- **Your task**
Produce one exact copy of the records, no pictures.

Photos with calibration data
● ● ● ●

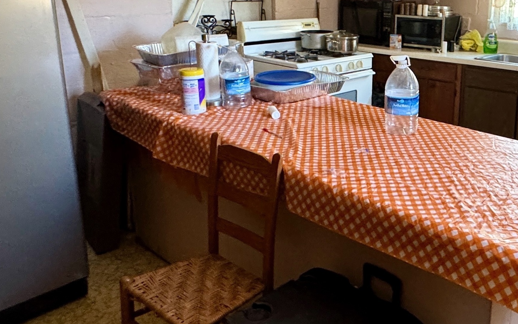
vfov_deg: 36.7
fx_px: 480
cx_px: 378
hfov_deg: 54.5
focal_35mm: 34
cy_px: 95
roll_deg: -2.3
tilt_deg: -13.3
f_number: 2.2
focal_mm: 2.22
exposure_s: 1/60
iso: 640
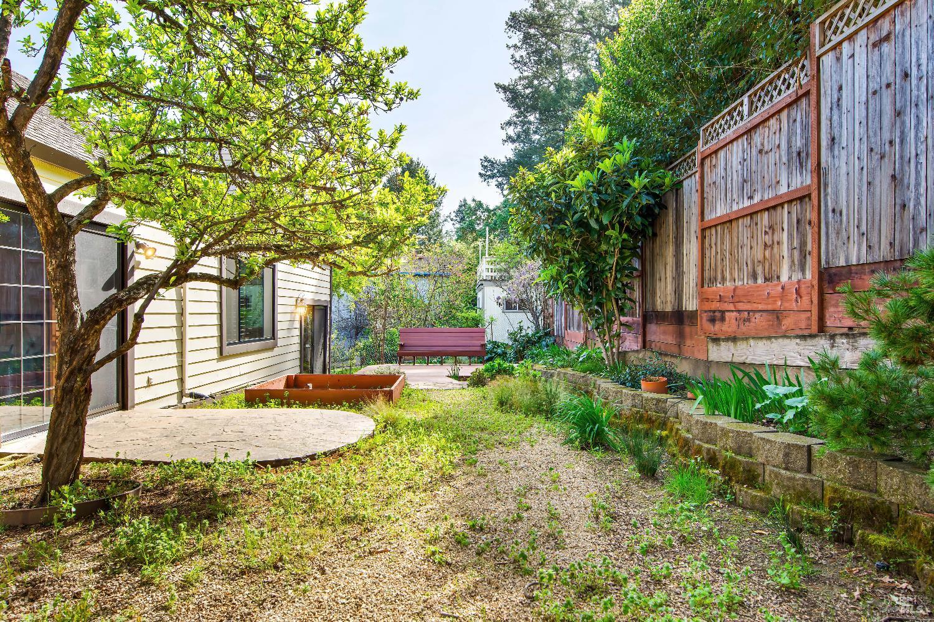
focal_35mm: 21
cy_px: 311
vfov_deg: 59.5
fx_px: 545
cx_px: 467
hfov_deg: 81.2
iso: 100
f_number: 6.3
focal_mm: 14
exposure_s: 1/160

● ● ● ●

- **Response for this exercise**
vfov_deg: 36.7
fx_px: 480
cx_px: 378
hfov_deg: 54.5
focal_35mm: 34
cy_px: 95
roll_deg: -2.3
tilt_deg: -13.3
f_number: 2.2
focal_mm: 2.22
exposure_s: 1/60
iso: 640
focal_35mm: 21
cy_px: 311
vfov_deg: 59.5
fx_px: 545
cx_px: 467
hfov_deg: 81.2
iso: 100
f_number: 6.3
focal_mm: 14
exposure_s: 1/160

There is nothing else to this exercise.